---------- Supplied text ----------

Given that Labour now looks fairly likely to be in power
in the near future, it’s important to look at some of the Party’s policy
pronouncements – such as the recent report on land policy written for Labour by
environmentalist and campaigner George Monbiot.
You can read the whole thing here if you want (opens in PDF). Constraints of time and space mean that today
we’ll look really at the impact on the housing market, though the whole thing
is worth a read.
Some of the recommendations are strong ones, and no-one
should be in any doubt that the land and housing market is clearly
malfunctioning: at a time when housing capital costs in many cities are many
multiples even of joint incomes, and when rents have been increasing far more
quickly than earnings. There should be little controversy, for instance, about the
proposals in
Land for the Many which would improve disclosure and
transparency.
Chapter Two of the Report contains welcome ideas for reducing
Britain’s reputation as a haven for dirty money.
Overall, there is also a very strong case for moving our
taxation structure relatively away from income and towards wealth – often
inherited wealth
such as land. In general, the proposals here would indeed mean more tax on
the intergenerational movement of that money, more progressive taxes on
property, and more of the profits of land ownership and landlordism being
returned to the community that has mandated the planning system in the first
place (and therefore produced a lot of that wealth in the first place). So far,
so interesting.
Many elements here, however, do give us something more
than pause. Too many are based on a misreading of recent developments and
policy, some seem unrealistic on the timeframe suggested, and quite a lot of
them do not fit together at all well - together, a doleful list of what can go wrong with
today's (and yesterday's) simplistic policymaking. Let us take these three elements in turn.

---------- Listed records ----------

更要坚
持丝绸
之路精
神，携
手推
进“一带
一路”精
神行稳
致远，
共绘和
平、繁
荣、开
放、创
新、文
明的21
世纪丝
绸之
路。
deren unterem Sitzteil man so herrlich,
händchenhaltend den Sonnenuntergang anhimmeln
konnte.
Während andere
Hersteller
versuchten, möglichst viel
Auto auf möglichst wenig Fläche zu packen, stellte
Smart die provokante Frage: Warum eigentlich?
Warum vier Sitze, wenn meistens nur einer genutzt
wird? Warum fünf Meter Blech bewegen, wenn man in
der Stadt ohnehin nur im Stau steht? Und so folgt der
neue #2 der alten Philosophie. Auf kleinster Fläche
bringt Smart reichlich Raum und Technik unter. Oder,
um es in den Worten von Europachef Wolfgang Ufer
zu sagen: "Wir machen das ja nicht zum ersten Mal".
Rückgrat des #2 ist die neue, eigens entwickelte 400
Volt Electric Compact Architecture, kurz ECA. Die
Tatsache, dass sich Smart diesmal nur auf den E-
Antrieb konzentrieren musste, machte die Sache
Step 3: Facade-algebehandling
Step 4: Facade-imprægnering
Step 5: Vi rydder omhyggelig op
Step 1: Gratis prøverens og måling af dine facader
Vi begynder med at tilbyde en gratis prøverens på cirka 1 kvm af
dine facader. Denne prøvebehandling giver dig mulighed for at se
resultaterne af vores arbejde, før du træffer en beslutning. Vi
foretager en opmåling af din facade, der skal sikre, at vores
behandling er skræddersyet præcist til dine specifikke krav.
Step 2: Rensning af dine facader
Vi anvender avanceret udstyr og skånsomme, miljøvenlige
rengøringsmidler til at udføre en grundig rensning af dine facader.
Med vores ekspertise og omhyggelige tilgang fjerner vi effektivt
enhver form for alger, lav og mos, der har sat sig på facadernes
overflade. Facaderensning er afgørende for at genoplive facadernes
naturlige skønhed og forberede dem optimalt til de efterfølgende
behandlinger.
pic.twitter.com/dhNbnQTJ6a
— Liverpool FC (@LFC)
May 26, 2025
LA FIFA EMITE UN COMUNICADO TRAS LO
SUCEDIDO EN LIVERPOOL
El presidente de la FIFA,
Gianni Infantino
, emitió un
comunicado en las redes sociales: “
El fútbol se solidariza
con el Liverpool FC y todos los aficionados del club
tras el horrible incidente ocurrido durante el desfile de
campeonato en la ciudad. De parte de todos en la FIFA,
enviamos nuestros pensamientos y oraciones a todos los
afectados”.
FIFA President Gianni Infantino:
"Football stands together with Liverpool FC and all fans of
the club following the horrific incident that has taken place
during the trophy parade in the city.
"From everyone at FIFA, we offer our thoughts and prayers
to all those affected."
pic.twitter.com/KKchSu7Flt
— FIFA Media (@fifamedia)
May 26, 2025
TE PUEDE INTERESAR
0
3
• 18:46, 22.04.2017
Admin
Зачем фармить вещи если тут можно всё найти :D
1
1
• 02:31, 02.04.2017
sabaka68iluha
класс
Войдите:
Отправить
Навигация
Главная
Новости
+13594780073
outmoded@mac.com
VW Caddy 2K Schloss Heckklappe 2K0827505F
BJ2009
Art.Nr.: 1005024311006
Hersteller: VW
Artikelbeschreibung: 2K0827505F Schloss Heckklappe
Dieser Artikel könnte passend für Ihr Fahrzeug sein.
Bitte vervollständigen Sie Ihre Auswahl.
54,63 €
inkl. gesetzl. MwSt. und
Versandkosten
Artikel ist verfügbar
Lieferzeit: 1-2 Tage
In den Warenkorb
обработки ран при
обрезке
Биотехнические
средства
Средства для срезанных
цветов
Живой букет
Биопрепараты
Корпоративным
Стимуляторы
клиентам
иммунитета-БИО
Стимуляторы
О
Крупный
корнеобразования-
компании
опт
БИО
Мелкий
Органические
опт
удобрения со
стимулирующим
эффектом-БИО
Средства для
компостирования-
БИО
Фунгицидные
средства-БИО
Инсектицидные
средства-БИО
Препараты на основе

----------

__Work item 1__
List the problems that the commentary on Labour's land policy report says affect many of the report's elements.
__Work item 2__
Quote the commentary on Labour's land policy report from "Chapter Two of" up to and including "so interesting.".

__Solution 1__
- Many are based on a misreading of recent developments and policy.
- Some seem unrealistic on the timeframe suggested.
- Quite a lot of them do not fit together at all well.

__Solution 2__
Chapter Two of the Report contains welcome ideas for reducing
Britain’s reputation as a haven for dirty money.
Overall, there is also a very strong case for moving our
taxation structure relatively away from income and towards wealth – often
inherited wealth
such as land. In general, the proposals here would indeed mean more tax on
the intergenerational movement of that money, more progressive taxes on
property, and more of the profits of land ownership and landlordism being
returned to the community that has mandated the planning system in the first
place (and therefore produced a lot of that wealth in the first place). So far,
so interesting.